33 Thirdly, it was submitted that Reeves J should be understood as addressing the issue of utility, rather than power, and that an analogy exists with the notion that declaratory relief must be directed to determining a concrete legal controversy, as opposed to a hypothetical question. Furthermore, it was submitted that Reeves J accepted that the Court had power to make a determination in a non-claimant application, at least where the determination did not lack utility.
34 Fourthly, it was submitted that it is significant that the applicant has not suggested that there has been a future act, validated by the "procedural processes" set out in Pt 2, Div 3, Subdiv F of the NT Act, which has extinguished any native title.

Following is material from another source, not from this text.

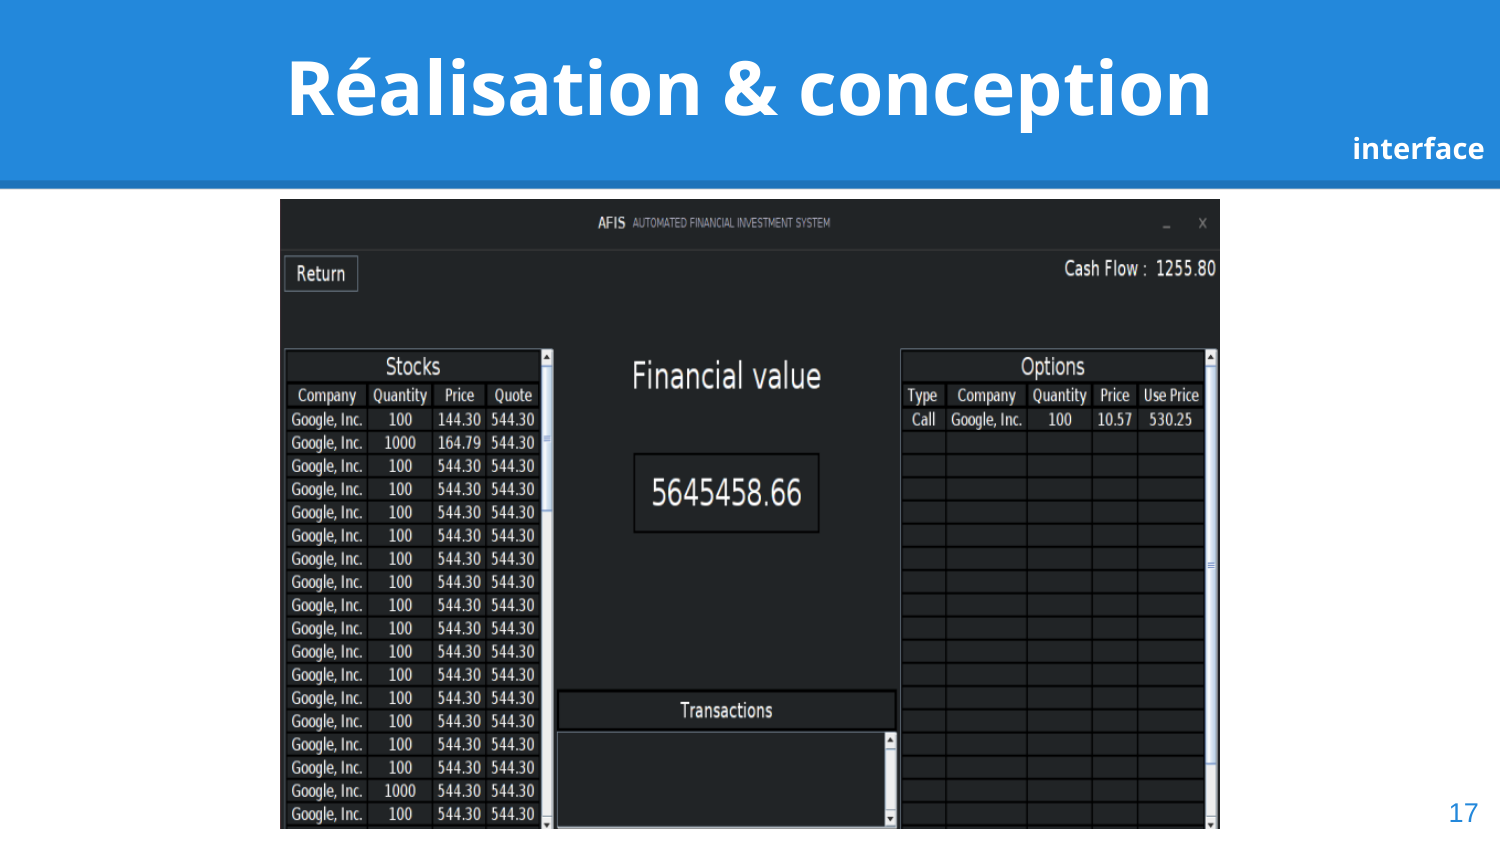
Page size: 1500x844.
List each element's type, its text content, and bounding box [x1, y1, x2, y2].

slide_number ‹#› [1403, 779, 1494, 844]
title Réalisation & conception interface [0, 0, 1500, 181]
picture [280, 199, 1220, 829]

35 NTSCORP supported Reeves J's judgment in Badimia and, in particular, the general proposition that the Court should not determine non-claimant applications once land is subject to s 24FA protection. However, in circumstances where the ALR Act requires a determination of the existence or non-existence of native title before Aboriginal Land Councils can deal with land, it submitted that the Court has the power to determine the non-claimant application in the particular circumstances of this case. Reference was made to Perram J's decision in Lightning Ridge Local Aboriginal Land Council v Premier of New South Wales in his capacity as the State Minister pursuant to the Native Title Act 1993 (Cth) [2012] FCA 792 (Lightning Ridge). That proceeding also involved an unopposed non-claimant application by a Local Aboriginal Land Council for a determination that no native title existed over four parcels of freehold land. Justice Perram determined that native title had been extinguished in each of the four parcels as a result of four previous exclusive possession acts as defined in s 23B of the NT Act. Although describing the requirements of s 42(1) of the ALR Act as "unsatisfactory" Perram J made the requested non-claimant application. Similarly, a determination that native title did not exist in land was made by Bennett J in a non-claimant application in Worimi Local Aboriginal Land Council v Minister for Lands for the State of New South Wales (No 2) [2008] FCA 1929; 181 FCR 300 (Worimi No 2).
36 Whilst submitting that it is not logical for the Court to determine a non-claimant application in respect of land which is subject to s 24FA protection (consistently with the view expressed by Reeves J), NTSCORP submitted that this did not deny either the necessity or the power of the Court to determine a non-claimant application having regard to the requirements of s 42 of the ALR Act.